Wang’s artistic journey began a little later than most. Art wasn’t always the plan: he graduated with a degree in biology and worked in an environmental engineering lab, opting to do a science degree because “everyone else was doing it” and it “guaranteed a stable income and good career”. But eventually he gave into an impulse: “I had this basic urge to make a choice to devote [my] life to something I really love.” Through art he could explore his interests and skills in a more creative manner. “I love all kinds of art forms—music, theatre, visual arts; and even my background—my education in science—helps.”
Perhaps due to his unconventional beginning in the field, his fascination with art and artists became a subject of his early work, something that persists to this day.
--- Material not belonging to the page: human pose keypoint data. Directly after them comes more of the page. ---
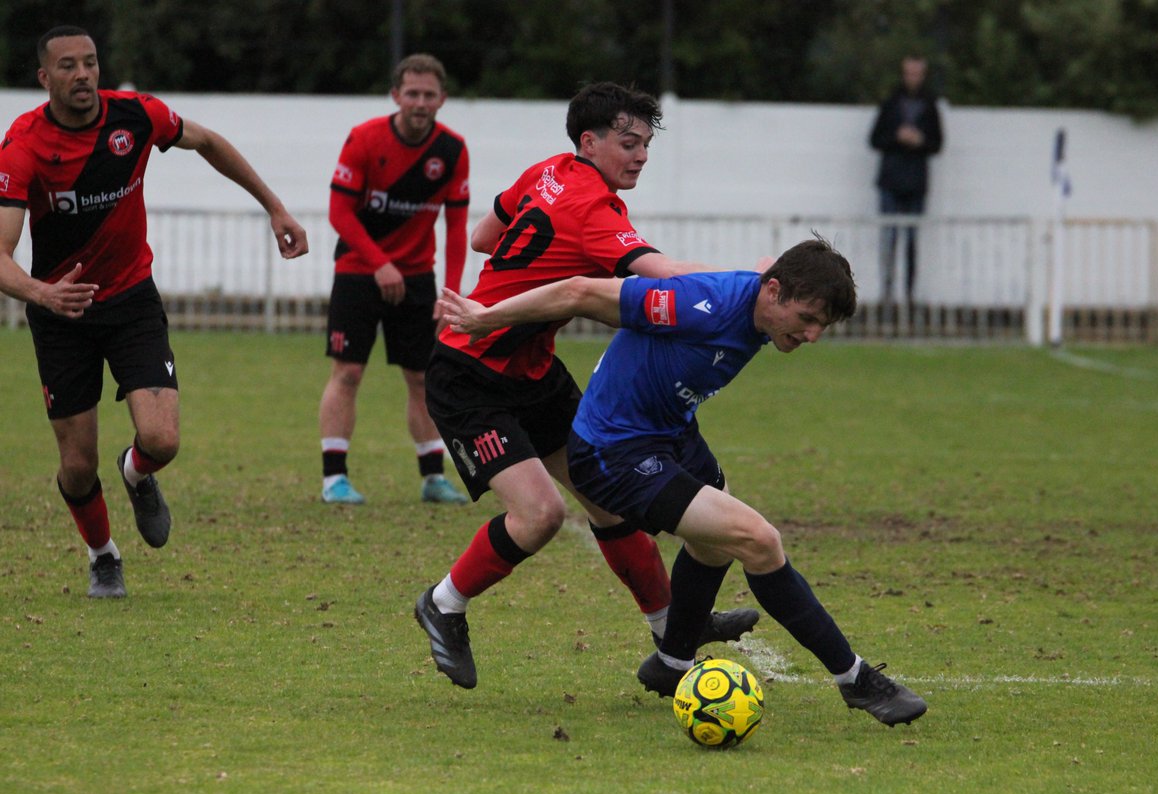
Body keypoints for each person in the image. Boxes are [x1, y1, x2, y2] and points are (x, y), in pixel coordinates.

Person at [438, 237, 928, 727]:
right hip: (614, 451)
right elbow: (578, 292)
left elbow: (762, 265)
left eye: (822, 325)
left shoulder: (767, 299)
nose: (813, 335)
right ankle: (856, 680)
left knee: (713, 546)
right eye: (808, 320)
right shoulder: (699, 307)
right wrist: (486, 318)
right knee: (758, 540)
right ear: (774, 292)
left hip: (671, 433)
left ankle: (671, 664)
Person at [412, 82, 758, 690]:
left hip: (535, 373)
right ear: (590, 141)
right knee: (540, 514)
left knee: (610, 499)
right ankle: (443, 603)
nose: (641, 155)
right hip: (469, 375)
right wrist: (755, 278)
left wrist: (529, 276)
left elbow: (484, 237)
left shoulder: (547, 170)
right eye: (629, 142)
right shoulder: (594, 211)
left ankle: (671, 630)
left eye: (647, 144)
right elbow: (666, 277)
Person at [0, 26, 308, 599]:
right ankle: (103, 556)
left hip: (131, 299)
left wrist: (275, 208)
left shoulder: (137, 116)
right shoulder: (23, 147)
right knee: (76, 466)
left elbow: (209, 142)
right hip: (61, 312)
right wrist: (42, 295)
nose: (84, 75)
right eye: (68, 66)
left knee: (162, 439)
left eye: (90, 63)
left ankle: (136, 472)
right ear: (44, 78)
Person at [318, 53, 469, 506]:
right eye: (412, 93)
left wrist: (451, 294)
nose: (420, 103)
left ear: (441, 98)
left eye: (428, 95)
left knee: (423, 377)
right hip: (358, 273)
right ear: (395, 95)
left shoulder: (453, 150)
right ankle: (333, 479)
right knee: (347, 372)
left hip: (419, 279)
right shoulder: (365, 140)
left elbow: (457, 228)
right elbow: (339, 212)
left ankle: (432, 478)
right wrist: (380, 262)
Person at [869, 55, 943, 307]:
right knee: (889, 239)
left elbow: (937, 143)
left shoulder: (930, 105)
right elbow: (875, 139)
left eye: (917, 73)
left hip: (916, 183)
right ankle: (887, 293)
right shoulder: (890, 103)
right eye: (909, 73)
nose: (913, 78)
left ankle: (909, 295)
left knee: (912, 242)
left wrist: (919, 141)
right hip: (890, 181)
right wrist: (896, 137)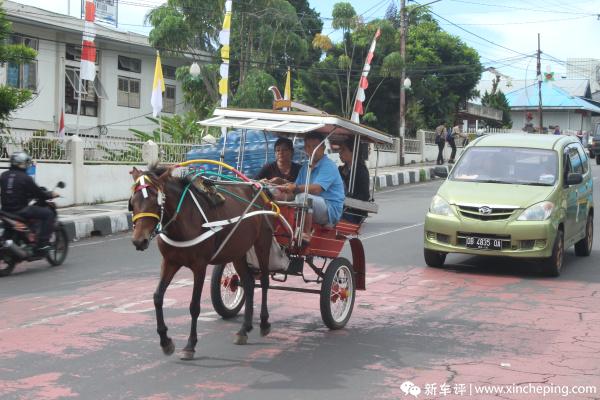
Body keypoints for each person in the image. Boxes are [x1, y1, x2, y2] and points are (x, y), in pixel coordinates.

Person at [278, 132, 345, 244]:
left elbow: (317, 189)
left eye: (315, 146)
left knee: (303, 198)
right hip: (313, 205)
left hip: (329, 209)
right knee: (280, 198)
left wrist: (294, 188)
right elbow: (295, 189)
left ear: (322, 148)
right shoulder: (305, 167)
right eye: (308, 146)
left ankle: (305, 234)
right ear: (305, 148)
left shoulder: (328, 165)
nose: (311, 150)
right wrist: (280, 191)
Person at [0, 151, 58, 253]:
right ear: (21, 163)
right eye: (26, 163)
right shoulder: (25, 178)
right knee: (48, 213)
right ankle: (43, 244)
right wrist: (50, 194)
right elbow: (39, 194)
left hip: (5, 211)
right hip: (21, 210)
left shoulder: (3, 175)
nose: (27, 165)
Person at [338, 138, 370, 223]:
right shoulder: (340, 170)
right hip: (339, 207)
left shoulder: (361, 171)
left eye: (343, 149)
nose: (340, 152)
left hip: (353, 213)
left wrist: (346, 200)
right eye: (340, 149)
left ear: (354, 152)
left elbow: (365, 196)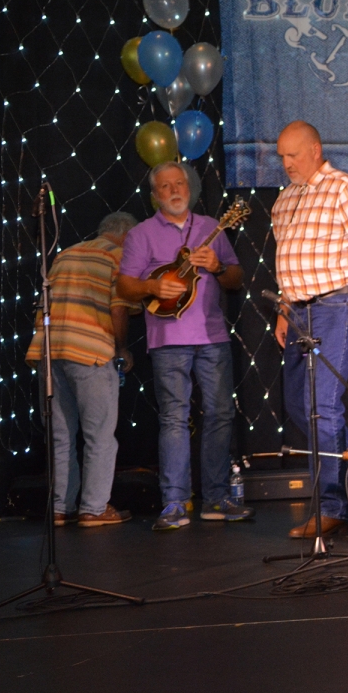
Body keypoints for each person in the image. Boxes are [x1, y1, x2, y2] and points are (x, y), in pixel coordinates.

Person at [117, 161, 253, 531]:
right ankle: (175, 502)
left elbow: (236, 279)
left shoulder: (212, 227)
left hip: (213, 337)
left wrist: (219, 267)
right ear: (154, 195)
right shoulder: (142, 234)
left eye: (180, 183)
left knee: (221, 414)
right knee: (174, 419)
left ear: (189, 188)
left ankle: (216, 498)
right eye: (165, 186)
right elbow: (125, 286)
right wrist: (152, 287)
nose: (175, 190)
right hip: (167, 339)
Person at [271, 121, 348, 539]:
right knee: (297, 403)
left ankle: (333, 507)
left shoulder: (344, 188)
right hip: (298, 311)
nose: (286, 164)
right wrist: (284, 309)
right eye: (281, 156)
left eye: (293, 155)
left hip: (334, 306)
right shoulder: (284, 201)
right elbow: (288, 259)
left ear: (316, 149)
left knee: (322, 405)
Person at [25, 212, 140, 527]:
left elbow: (42, 302)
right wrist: (121, 348)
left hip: (49, 352)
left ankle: (60, 508)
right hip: (90, 351)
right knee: (100, 435)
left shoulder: (65, 254)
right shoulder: (118, 257)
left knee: (61, 436)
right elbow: (118, 309)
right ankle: (93, 508)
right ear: (127, 236)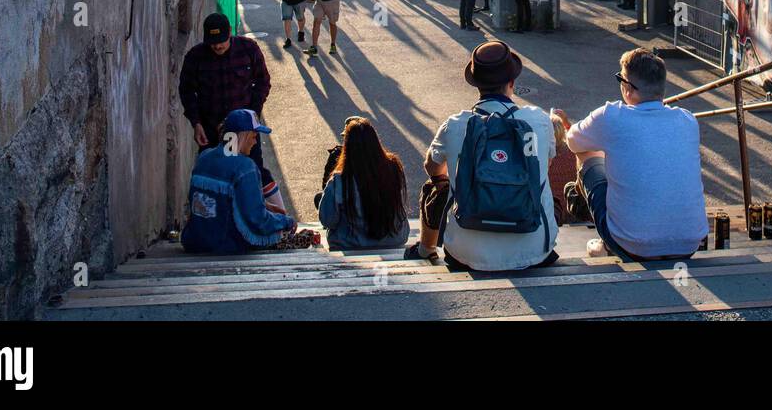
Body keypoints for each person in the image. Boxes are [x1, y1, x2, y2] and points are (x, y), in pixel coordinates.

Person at [406, 41, 558, 271]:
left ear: (477, 85)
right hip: (534, 251)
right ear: (512, 83)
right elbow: (544, 166)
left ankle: (426, 248)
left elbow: (432, 169)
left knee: (438, 183)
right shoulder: (538, 120)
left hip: (466, 254)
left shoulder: (456, 124)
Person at [555, 49, 706, 261]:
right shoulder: (687, 120)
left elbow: (573, 141)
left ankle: (605, 238)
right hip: (689, 243)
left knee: (588, 154)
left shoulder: (611, 115)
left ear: (628, 88)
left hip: (633, 246)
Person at [182, 109, 295, 254]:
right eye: (254, 136)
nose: (255, 142)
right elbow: (257, 220)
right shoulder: (245, 167)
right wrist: (286, 222)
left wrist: (264, 204)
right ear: (243, 136)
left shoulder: (204, 156)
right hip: (225, 246)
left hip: (194, 242)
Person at [178, 13, 272, 176]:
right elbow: (186, 90)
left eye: (221, 41)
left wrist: (253, 114)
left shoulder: (248, 49)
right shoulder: (195, 57)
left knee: (252, 174)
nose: (218, 46)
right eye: (213, 43)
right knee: (216, 178)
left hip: (245, 131)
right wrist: (196, 123)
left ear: (229, 31)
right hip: (212, 132)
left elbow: (263, 82)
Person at [318, 117, 411, 251]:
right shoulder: (394, 168)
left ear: (347, 147)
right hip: (393, 239)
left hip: (351, 243)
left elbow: (327, 220)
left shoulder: (340, 180)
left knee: (322, 199)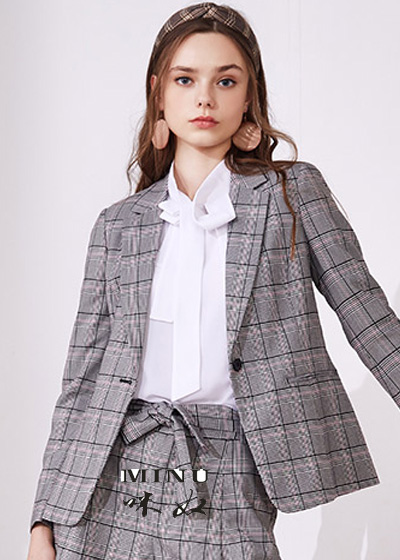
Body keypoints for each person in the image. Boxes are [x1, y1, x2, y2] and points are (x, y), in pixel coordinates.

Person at [27, 2, 400, 559]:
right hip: (113, 478)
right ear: (159, 93)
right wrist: (44, 520)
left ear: (249, 96)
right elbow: (82, 381)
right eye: (185, 79)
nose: (205, 98)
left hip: (230, 468)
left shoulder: (291, 195)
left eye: (226, 81)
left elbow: (368, 317)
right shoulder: (118, 225)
In 2015, he created the performance piece A Portrait of the Artist as a Young Man, which used humour and irony to explore an artist’s role in society through the lens of an outsider. In this piece, an artist trains an outsider to stage a supposedly spontaneous performance art piece, replete with all the clichés associated with the medium, only for the audience to realise how contrived and premeditated it is. Whether through performance art or any other medium, at the root of Wang’s inquisition is a comment on how society functions in all its complexity.
The multiplicity of his interests is further mirrored in the varying media he works in, and the way he finds different purposes for each. “Painting is powerful—it’s a direct representation of emotion—but I found different subject matters require different mediums,” says Wang. “Films provide for the possibility of multiple narratives, with more layers to show how things are entangled together.”
The series was inspired by Wang’s return to China after studying in the United States for four years. “I needed to remove the distance,” says Wang on his time in the US, during which he had to observe China from afar. “It’s an easy decision to make art about universal topics [which he was doing in the US] but I want to make art especially about home. I can only really make art about what I care to know and what haunts me.”